Bedi suggests keeping a log to track your Facebook usage. If you're shocked by what you see, try the following: List your Facebook goals. Why did you originally sign up? Record what you actually do on Facebook. Make a Facebook schedule. Limit time to maintaining your original goals. Update your e-mail addresses to avoid relying on Facebook messages.
Bedi also suggested changing your password to something unfamiliar, including numbers, writing it on a piece of paper and placing it out of reach to make checking Facebook a chore. Repeat if necessary to curb your behaviour.
"This is not something you can quit cold turkey," said Bedi. "While a cocaine addict can put down his drug and an alcoholic his drink, you can't preach abstinence to a student society that functions on Internet usage.
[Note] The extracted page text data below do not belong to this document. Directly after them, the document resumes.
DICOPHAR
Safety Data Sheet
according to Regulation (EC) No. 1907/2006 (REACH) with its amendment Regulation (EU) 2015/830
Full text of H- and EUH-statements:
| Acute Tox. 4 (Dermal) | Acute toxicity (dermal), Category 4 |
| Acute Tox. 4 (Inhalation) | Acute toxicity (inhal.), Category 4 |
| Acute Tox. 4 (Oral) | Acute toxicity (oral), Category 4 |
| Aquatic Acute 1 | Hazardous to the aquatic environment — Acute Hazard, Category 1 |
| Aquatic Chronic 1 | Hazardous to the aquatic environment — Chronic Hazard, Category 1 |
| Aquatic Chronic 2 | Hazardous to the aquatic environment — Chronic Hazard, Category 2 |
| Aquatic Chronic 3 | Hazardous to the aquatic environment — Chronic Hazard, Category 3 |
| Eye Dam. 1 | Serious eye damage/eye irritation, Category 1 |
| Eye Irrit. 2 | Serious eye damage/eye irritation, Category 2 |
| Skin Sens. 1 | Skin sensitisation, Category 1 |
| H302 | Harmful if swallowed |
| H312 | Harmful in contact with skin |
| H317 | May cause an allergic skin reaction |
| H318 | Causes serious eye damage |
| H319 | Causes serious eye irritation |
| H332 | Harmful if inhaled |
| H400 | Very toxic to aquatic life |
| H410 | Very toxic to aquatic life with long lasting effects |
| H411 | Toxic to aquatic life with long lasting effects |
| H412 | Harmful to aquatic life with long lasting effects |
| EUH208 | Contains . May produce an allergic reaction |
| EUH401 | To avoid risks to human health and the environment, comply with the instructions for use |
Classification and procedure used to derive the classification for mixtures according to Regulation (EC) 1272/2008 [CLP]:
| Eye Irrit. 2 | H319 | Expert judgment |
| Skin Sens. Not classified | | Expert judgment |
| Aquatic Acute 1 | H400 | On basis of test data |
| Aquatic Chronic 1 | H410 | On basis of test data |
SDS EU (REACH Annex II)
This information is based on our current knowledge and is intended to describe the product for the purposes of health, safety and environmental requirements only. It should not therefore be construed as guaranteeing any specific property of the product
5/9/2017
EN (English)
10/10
What you can do is practice control."
For some people, talking with someone might be the answer. Many universities offer addiction counselling through student services.
If you're not quite ready for that, you could join one of the 155 Facebook Addicts Anonymous groups on Facebook itself - but that might defeat the purpose.





3 Happy Thoughts:

Wendy said...

I don't even have an account. I got a lot of grief about it from my family.

The Whetten Family said...

Amen, I just deleted mine and my mom almost had a heart attack.. I love it so much better.

SNYDFAM 5 said...

Well said Sara, it gets easier every day to be off of it!! I think that my husband and kids are happy that I am off of it too!!